On the other hand I also continue to use the old Arc Timeline simultaneously. It’s still using 6.9GB. This may have been caused by a very long-running activity model update I think.
From every angle we look at it, its numbers don’t add up. Like, they’re wildly fictional, no matter how you try to account for it. If you think “ok it must be Arc Editor + the App Group + iCloud Drive”, even then nope, no, not at all. It doesn’t add up. iOS’s number is still way over that.
Which is not at all a satisfying answer. And my impression is that iOS acts on its own lies - it thinks those numbers are real. But… those gigabytes? They’re not in Arc Editor’s files, not in iCloud Drive, not in the AppGroup. It’s fiction.
So what we’re gonna do is add a new view to the app that shows you what the files in the app actually are, and how big they actually are.
That won’t fix the problem of iOS telling wild lies, or acting on those lies, but it’ll at least let us know what the real situation is.
I found a large source of disk space usage! Basically there was a log file in debug logs that I couldn’t open ( Arc editor battery usage - #7 by trackerminerfs ). I had a hypothesis that maybe it’s because the log file is so huge. So I deleted that one log file. Then the Arc Editor disk usage went down to 9.4GB!
The logs files… it’d basically be physically impossible for them to get that big. So I think it won’t have been that specific log file that was the problem, but… ok I’m going to get a bit speculative here. We’ve really got almost nothing to go on in terms of accessible evidence.
But my speculation is that iOS isn’t calculating those storage amounts in real time, it’s calculating them periodically. And it’s possibly also calculating them to include… well, now I’ll really be speculating, but it could be system log files, temp files, all sorts of things that aren’t part of the app container or App Group or anything we’ll ever be able to see.
And then when you deleted that big log file, my assumption is you triggered iOS to do a recalculation. At which point it managed to do the maths much better than previously. It’s likely still including random system bits in the count, which it probably shouldn’t. But yeah, deleting the log file → triggers a recount → more accurate count this time.
And I think a key clue there is the count dropping from 27GB to 9.4GB. That’s a drop of ~17GB! That’s an incredible amount, that can’t plausibly be attributed to anything inside the app (or the App Group, and probably not even iCloud Drive). And genuinely deleting 17GB of data wouldn’t happen in a second, it’d take minutes to do for real.
So yeah, I’m still of the strong opinion that iOS is just straight up lying. And also that there’s next to nothing we can do about it (other than build this new view that’ll tell us what’s actually there). But at least @trackerminerfs your log file deletion shows us that it might be possible to push iOS into rechecking its maths and partially fixing it!
You wrote “it’d basically be physically impossible for them to get that big.” Really? Is there something that would prevent an infinite loop from logging as fast as it can, for 9 hours, and making a 10 GB log?

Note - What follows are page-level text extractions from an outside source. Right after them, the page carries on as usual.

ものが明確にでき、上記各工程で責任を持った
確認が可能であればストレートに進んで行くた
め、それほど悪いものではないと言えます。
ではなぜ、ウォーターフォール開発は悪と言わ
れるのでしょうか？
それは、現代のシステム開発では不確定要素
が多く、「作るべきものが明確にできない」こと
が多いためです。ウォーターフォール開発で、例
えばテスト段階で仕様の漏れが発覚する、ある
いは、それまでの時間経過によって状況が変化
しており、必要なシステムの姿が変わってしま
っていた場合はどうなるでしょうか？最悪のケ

I can’t view it through the Arc log viewer, but is there any other way for me to get my hands on it, so we can see what’s in it before I delete it?
Wow! That’s… I’m really surprised iOS allowed that at all. You’d think it’d terminate an app that’s doing that in the background. And I can’t imagine any case inside the app where it’d get into such a loop. Wild.
Yeah in Finder in your screenshot, you can drag that whole Logs folder to somewhere local, and have a look inside it there. Presumably it’ll stand out quickly what the repeated line is…
Eek! That’s not good. Though at least that’s a super clear and obvious cause, and will be easy to fix. I’ll get onto that right now, and hopefully get a new build out today. Don’t want that happening again!
I don’t know why they would all be so large on your phone, but the first thing to check will be in Arc Editor → Settings (top left button) → Debug Logs. Look for any … actually, you could just tap “Delete all”. It’s not necessary to keep those around unless you’re debugging something specific.
There was a bug fixed in yesterday’s build (make sure you’ve got auto updates turned on in TestFlight) that fixed an edge case that could result in a log file growing absurdly large. So getting rid of those old log files could shrink the disk space usage down significantly.
Now to your original question: You could turn iCloud Backups off for Arc Recorder, and also Arc Timeline. Just leave it on for Arc Editor.
But yeah, definitely delete all the log files, and then after that check what disk space usage looks like. I suspect the Backup Details numbers won’t change until a new backup has completed though.